**Your instructions**
Among the entries below, count the lines where the string "mogę" occurs, and give only the number.

^^^^

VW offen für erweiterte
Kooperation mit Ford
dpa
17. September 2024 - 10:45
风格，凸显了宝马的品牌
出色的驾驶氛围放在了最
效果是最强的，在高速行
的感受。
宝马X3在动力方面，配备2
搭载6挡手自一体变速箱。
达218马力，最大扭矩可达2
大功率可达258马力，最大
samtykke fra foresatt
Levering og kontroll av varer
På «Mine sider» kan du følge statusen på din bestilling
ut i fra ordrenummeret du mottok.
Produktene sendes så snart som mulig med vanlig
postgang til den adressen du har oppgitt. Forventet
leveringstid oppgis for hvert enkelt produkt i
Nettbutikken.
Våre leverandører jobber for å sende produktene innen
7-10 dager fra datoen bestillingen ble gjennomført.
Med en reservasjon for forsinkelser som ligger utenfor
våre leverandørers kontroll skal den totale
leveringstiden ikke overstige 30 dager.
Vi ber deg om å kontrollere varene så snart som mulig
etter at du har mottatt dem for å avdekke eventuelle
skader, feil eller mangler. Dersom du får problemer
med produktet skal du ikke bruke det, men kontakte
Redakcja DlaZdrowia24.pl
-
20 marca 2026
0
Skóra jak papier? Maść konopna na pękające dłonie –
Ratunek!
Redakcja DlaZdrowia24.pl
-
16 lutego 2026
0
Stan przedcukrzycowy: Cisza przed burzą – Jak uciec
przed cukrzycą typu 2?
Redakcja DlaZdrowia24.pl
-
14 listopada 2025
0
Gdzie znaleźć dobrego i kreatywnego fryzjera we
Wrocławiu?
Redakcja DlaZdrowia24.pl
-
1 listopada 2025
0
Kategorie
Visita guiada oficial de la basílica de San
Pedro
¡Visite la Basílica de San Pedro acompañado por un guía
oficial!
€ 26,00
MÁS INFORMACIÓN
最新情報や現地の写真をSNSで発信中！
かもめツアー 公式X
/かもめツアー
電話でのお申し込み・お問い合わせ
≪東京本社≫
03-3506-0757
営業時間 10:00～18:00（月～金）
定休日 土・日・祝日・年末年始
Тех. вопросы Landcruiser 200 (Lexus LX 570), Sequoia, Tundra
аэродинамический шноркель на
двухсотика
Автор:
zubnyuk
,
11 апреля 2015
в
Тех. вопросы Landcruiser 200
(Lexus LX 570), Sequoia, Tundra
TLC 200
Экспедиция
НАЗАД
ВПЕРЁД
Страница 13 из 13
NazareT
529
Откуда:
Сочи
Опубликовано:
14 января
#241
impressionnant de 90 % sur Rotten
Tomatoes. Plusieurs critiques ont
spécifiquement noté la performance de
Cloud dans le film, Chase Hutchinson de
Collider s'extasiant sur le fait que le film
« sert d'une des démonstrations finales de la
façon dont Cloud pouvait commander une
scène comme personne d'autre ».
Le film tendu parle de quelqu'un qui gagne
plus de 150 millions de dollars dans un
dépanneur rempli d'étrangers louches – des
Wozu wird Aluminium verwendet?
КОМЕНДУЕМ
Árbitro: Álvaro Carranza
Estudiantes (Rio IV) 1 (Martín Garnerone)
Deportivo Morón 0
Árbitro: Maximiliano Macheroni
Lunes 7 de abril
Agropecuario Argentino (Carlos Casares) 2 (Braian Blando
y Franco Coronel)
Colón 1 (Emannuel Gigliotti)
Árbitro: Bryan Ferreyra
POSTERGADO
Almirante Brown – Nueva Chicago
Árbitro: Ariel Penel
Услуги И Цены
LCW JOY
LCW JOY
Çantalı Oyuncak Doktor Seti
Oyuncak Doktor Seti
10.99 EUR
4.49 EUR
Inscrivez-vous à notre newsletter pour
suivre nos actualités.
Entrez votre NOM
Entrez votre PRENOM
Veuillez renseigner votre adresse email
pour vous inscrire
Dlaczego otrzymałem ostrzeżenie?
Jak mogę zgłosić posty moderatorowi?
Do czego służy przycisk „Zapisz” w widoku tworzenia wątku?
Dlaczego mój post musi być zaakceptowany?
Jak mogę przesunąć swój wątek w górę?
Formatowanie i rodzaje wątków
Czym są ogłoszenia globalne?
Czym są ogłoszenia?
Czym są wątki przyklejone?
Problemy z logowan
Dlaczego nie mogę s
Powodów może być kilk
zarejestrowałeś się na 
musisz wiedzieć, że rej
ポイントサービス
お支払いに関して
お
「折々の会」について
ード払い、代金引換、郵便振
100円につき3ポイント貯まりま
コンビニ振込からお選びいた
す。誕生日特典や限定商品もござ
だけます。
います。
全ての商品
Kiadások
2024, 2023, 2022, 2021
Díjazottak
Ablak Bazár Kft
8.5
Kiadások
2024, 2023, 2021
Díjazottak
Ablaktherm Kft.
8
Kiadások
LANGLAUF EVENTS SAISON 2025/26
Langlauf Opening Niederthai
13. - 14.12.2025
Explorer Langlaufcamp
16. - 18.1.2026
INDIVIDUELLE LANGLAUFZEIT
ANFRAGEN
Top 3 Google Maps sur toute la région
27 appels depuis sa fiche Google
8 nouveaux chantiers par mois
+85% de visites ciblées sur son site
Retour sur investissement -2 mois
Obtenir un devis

^^^^

**Response to the exercise**
3